Good Night Cinderella is a combination of tranquilizers and sedatives, which are used to achieve the chemical submission of the victim and which Bianchi, to demonstrate their effects, takes of his own volition during the show. This causes him to enter a trance of numbness that, according to his words, is close to “a nightmare”, but he does so relying on the team of people around him. “It is a non-illegal combination, medically controlled”, points out the director of the Grec, Cesc Casadesús, in response to questions from the press.

“Since 2016 I’ve been doing research and reading and writing, with the desire to put on stage all these ruminations and thoughts about rapes and femicides”, explains Bianchi, who founded the collective Cara de Cavalo, with which he began working on several productions. “I always act as director and author”, she explains.

During the pandemic is when he established himself in Amsterdam and of the montages that have followed each other since then he specifies: “The shows are always within another.
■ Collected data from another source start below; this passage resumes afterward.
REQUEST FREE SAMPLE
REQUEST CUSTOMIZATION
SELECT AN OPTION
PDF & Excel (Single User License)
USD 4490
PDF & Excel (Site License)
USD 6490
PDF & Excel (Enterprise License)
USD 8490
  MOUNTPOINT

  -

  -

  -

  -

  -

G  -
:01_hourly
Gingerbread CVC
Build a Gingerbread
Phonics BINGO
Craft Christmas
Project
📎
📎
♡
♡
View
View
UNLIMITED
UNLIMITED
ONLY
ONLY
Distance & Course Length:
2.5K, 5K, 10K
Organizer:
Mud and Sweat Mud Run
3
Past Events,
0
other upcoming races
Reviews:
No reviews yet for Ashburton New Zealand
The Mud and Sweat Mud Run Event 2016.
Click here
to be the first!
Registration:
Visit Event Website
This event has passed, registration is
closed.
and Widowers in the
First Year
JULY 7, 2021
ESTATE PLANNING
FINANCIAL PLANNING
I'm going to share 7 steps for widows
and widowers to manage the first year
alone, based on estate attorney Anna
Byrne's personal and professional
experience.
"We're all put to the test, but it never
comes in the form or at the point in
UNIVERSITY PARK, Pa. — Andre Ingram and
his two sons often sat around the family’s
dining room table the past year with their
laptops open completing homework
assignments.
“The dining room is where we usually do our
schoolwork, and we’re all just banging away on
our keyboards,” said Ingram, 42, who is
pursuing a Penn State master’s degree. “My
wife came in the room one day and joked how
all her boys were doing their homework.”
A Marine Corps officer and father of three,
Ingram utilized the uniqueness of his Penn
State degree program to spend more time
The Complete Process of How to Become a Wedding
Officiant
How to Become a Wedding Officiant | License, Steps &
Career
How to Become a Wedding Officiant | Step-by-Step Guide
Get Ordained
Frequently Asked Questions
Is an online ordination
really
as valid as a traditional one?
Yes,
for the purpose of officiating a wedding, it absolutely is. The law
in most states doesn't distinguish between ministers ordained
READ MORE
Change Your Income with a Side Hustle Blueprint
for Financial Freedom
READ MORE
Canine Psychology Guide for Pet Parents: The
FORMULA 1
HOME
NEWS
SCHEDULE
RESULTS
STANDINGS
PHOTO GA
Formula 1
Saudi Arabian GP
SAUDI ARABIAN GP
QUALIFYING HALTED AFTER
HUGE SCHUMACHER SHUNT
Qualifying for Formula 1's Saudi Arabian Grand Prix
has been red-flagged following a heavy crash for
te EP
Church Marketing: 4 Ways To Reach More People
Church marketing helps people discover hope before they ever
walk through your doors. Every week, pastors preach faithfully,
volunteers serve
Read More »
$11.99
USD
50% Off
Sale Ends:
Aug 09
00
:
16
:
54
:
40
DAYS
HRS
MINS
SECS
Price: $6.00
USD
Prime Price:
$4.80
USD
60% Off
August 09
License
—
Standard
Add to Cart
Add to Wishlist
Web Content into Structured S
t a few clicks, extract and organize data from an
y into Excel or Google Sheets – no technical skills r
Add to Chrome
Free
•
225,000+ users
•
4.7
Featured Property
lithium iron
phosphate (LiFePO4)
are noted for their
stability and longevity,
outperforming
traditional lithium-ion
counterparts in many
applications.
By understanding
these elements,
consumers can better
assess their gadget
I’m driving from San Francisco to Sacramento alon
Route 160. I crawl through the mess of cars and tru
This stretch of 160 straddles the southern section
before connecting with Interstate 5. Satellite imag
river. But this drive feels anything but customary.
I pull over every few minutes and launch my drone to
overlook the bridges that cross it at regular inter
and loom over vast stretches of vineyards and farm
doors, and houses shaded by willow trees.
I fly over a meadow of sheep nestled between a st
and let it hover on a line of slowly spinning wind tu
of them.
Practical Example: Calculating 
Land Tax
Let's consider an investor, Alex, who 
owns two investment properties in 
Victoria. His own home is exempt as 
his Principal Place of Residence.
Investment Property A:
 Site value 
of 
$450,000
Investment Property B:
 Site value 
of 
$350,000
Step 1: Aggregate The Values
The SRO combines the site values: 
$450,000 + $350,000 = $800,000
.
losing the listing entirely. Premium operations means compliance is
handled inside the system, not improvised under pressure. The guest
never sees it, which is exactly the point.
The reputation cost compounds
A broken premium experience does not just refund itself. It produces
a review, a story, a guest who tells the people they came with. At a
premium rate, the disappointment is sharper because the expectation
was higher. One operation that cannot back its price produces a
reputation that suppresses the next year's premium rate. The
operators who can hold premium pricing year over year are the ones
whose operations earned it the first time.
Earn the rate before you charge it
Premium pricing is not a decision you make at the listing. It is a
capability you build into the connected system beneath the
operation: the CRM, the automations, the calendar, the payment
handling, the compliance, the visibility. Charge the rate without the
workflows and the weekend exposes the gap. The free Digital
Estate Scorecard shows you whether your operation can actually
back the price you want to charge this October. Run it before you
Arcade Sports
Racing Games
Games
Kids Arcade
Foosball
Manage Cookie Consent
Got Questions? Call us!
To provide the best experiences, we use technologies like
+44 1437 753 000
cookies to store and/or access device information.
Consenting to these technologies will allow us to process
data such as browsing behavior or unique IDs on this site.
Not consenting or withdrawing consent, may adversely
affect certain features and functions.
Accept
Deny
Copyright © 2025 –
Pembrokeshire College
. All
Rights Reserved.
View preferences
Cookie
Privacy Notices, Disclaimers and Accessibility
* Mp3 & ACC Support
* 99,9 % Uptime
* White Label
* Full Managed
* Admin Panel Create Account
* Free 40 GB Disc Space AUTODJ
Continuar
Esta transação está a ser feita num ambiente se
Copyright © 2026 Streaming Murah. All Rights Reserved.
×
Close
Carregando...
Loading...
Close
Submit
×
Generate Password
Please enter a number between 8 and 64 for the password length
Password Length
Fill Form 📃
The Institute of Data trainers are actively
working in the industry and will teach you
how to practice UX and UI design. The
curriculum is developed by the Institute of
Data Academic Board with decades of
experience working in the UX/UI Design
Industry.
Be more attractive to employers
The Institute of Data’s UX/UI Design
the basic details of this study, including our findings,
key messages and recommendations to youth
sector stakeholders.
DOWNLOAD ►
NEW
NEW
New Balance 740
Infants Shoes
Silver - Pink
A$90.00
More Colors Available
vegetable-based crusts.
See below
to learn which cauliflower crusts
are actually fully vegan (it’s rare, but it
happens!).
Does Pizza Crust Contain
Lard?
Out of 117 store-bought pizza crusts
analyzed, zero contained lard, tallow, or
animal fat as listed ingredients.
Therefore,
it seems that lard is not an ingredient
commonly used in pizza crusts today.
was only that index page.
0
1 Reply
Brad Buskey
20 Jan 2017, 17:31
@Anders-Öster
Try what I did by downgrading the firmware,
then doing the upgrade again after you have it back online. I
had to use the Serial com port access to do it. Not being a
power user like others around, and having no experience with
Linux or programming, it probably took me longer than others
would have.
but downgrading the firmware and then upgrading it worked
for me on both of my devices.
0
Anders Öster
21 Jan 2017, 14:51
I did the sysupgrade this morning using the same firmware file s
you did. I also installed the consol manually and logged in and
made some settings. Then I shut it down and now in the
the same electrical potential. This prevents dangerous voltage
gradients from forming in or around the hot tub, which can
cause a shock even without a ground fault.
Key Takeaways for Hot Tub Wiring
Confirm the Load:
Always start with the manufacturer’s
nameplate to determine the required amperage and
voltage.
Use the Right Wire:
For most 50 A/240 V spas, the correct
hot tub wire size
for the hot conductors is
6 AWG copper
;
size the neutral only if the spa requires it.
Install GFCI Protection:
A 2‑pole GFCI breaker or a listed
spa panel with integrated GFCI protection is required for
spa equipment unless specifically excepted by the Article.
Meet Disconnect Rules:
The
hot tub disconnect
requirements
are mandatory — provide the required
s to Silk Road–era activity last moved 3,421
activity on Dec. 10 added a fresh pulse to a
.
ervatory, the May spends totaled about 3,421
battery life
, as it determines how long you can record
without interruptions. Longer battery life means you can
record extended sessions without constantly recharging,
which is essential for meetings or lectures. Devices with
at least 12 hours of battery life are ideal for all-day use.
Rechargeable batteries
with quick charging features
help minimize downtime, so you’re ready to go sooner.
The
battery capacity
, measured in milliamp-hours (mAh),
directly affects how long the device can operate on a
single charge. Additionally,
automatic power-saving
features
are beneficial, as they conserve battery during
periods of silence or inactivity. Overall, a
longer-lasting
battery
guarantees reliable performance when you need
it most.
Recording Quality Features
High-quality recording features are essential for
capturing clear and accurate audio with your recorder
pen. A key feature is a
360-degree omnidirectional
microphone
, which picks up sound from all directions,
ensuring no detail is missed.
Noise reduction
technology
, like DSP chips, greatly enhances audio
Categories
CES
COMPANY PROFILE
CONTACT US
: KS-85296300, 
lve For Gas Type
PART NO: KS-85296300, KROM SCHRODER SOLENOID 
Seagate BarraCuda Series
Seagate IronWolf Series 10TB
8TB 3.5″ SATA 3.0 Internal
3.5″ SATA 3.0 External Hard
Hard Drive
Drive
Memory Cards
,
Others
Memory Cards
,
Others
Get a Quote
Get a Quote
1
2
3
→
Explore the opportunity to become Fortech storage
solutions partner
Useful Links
They do not come from nothing, one is taken from the previous one. In them I look for a way to explain this senseless sexual violence, with words and images. I also feel that with every job I do, I am less interested in discussing the issues of increasing, pamphleteering violence. What I want to do in these visual arts shows is to find out what the theater has to do, what is the language of the theater for this extreme violence, this sexual violence”.

In The Bride and Goodnight Cinderella, Bianchi puts herself in the shoes of Pippa Bacca, who was raped and murdered in 2008 while doing a performance related to the belief in human goodness. He hitchhiked from Milan with the aim of reaching the Middle East, promoting a united and peaceful world, and for this purpose he wore a wedding dress. Bacca was found dead near Istanbul.

In his show, Bianchi asks himself: “What kind of security can a woman have in a show of this kind? Sexual violence is not a collective thing, it remains in the private sphere. These are stories that should not be discussed in a public space. You have no help so we can discuss it collectively. But the theater is indeed that space to talk about it collectively with the public: how we can express and listen to these women, how to tell a story of sexual violence, with what words, with what vocabulary. The connection of the public is very important, through terror and also poetry”.

Bianchi begins the show giving a lecture in which he reads fragments of Hell, from Dante’s Divine Comedy. He then presents some paintings by Botticelli and links to more topics that have to do with real cases of rape and femicide. And then she takes the drug and the show continues with the remaining eight performers, in an extreme performance, and with her asleep on stage. The performer acknowledges, among others, the influence of Bolaño from 2666. “It is a violence embedded in Latin America, where there are many murders. Bolaño’s work is in our DNA. I am there, in the conflict”, he affirms.

Bianchi recognizes Angélica Liddell as one of his references. “The question of putting my body there is a way of focusing on what the destiny is, what you want to highlight… That’s why I do it, because I couldn’t ask anyone else to do it. The body is a discursive means of these violations”.

“I don’t think this show will change anything, it would be very pretentious. But I think that collecting this experience in a theater can stir some things”, he acknowledges. And he concludes: “It’s not an autobiographical show, but what happens on stage is real.”